◆ **TO DO**
Scan the data beneath this task and copy each line that includes "about".

◆ **DATASET EXTRACT**
══════════
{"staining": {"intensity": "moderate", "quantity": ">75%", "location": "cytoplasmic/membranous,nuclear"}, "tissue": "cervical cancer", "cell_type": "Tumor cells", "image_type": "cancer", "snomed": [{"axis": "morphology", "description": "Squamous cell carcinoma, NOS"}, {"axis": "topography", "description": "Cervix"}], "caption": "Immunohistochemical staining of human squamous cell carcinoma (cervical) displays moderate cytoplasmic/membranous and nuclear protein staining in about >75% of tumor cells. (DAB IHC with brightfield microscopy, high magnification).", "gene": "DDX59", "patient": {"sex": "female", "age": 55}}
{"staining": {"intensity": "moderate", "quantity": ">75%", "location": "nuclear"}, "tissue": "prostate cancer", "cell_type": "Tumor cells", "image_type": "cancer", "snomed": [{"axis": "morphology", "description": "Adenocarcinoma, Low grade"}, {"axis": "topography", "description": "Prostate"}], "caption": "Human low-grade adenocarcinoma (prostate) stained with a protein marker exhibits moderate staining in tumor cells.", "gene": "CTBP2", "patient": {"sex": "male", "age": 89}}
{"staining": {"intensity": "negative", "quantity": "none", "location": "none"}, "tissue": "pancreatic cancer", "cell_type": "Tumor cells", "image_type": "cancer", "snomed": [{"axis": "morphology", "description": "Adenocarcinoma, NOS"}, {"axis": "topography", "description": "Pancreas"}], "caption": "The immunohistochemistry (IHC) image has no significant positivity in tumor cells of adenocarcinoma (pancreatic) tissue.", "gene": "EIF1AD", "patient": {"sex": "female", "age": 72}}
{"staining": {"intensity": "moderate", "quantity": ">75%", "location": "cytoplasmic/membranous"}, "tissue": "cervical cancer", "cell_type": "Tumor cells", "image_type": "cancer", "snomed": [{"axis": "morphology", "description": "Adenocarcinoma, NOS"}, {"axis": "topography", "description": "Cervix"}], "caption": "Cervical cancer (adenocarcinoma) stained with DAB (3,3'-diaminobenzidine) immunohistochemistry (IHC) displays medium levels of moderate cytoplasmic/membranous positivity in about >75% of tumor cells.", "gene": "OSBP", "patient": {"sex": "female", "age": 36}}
══════════
◆ **SOLUTION TO THIS TASK**
{"staining": {"intensity": "moderate", "quantity": ">75%", "location": "cytoplasmic/membranous,nuclear"}, "tissue": "cervical cancer", "cell_type": "Tumor cells", "image_type": "cancer", "snomed": [{"axis": "morphology", "description": "Squamous cell carcinoma, NOS"}, {"axis": "topography", "description": "Cervix"}], "caption": "Immunohistochemical staining of human squamous cell carcinoma (cervical) displays moderate cytoplasmic/membranous and nuclear protein staining in about >75% of tumor cells. (DAB IHC with brightfield microscopy, high magnification).", "gene": "DDX59", "patient": {"sex": "female", "age": 55}}
{"staining": {"intensity": "moderate", "quantity": ">75%", "location": "cytoplasmic/membranous"}, "tissue": "cervical cancer", "cell_type": "Tumor cells", "image_type": "cancer", "snomed": [{"axis": "morphology", "description": "Adenocarcinoma, NOS"}, {"axis": "topography", "description": "Cervix"}], "caption": "Cervical cancer (adenocarcinoma) stained with DAB (3,3'-diaminobenzidine) immunohistochemistry (IHC) displays medium levels of moderate cytoplasmic/membranous positivity in about >75% of tumor cells.", "gene": "OSBP", "patient": {"sex": "female", "age": 36}}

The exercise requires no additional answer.